Repeat each entry verbatim.

(Provided records)

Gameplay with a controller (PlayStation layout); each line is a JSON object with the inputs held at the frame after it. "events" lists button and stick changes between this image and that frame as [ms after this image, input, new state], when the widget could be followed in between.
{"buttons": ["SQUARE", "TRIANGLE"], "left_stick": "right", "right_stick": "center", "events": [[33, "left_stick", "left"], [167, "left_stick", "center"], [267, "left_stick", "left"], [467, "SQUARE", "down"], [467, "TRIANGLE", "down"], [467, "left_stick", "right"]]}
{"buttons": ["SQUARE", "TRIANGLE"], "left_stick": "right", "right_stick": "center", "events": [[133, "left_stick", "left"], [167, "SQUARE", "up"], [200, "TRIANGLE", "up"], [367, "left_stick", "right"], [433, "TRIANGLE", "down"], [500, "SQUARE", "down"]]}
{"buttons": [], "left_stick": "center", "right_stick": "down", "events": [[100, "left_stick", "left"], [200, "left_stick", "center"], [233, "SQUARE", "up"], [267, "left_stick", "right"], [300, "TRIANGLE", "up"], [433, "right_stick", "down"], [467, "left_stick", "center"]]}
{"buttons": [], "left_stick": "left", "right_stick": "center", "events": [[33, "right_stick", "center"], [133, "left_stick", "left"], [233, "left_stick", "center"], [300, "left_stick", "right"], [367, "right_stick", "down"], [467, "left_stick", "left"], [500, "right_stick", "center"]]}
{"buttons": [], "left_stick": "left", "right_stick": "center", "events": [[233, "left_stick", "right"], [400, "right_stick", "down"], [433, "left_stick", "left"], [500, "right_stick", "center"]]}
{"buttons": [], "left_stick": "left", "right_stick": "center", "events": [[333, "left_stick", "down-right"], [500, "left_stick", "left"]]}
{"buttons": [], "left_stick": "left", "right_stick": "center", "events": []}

(End Provided records)

#### Worked solution:
Gameplay with a controller (PlayStation layout); each line is a JSON object with the inputs held at the frame after it. "events" lists button and stick changes between this image and that frame as [ms after this image, input, new state], when the widget could be followed in between.
{"buttons": ["SQUARE", "TRIANGLE"], "left_stick": "right", "right_stick": "center", "events": [[33, "left_stick", "left"], [167, "left_stick", "center"], [267, "left_stick", "left"], [467, "SQUARE", "down"], [467, "TRIANGLE", "down"], [467, "left_stick", "right"]]}
{"buttons": ["SQUARE", "TRIANGLE"], "left_stick": "right", "right_stick": "center", "events": [[133, "left_stick", "left"], [167, "SQUARE", "up"], [200, "TRIANGLE", "up"], [367, "left_stick", "right"], [433, "TRIANGLE", "down"], [500, "SQUARE", "down"]]}
{"buttons": [], "left_stick": "center", "right_stick": "down", "events": [[100, "left_stick", "left"], [200, "left_stick", "center"], [233, "SQUARE", "up"], [267, "left_stick", "right"], [300, "TRIANGLE", "up"], [433, "right_stick", "down"], [467, "left_stick", "center"]]}
{"buttons": [], "left_stick": "left", "right_stick": "center", "events": [[33, "right_stick", "center"], [133, "left_stick", "left"], [233, "left_stick", "center"], [300, "left_stick", "right"], [367, "right_stick", "down"], [467, "left_stick", "left"], [500, "right_stick", "center"]]}
{"buttons": [], "left_stick": "left", "right_stick": "center", "events": [[233, "left_stick", "right"], [400, "right_stick", "down"], [433, "left_stick", "left"], [500, "right_stick", "center"]]}
{"buttons": [], "left_stick": "left", "right_stick": "center", "events": [[333, "left_stick", "down-right"], [500, "left_stick", "left"]]}
{"buttons": [], "left_stick": "left", "right_stick": "center", "events": []}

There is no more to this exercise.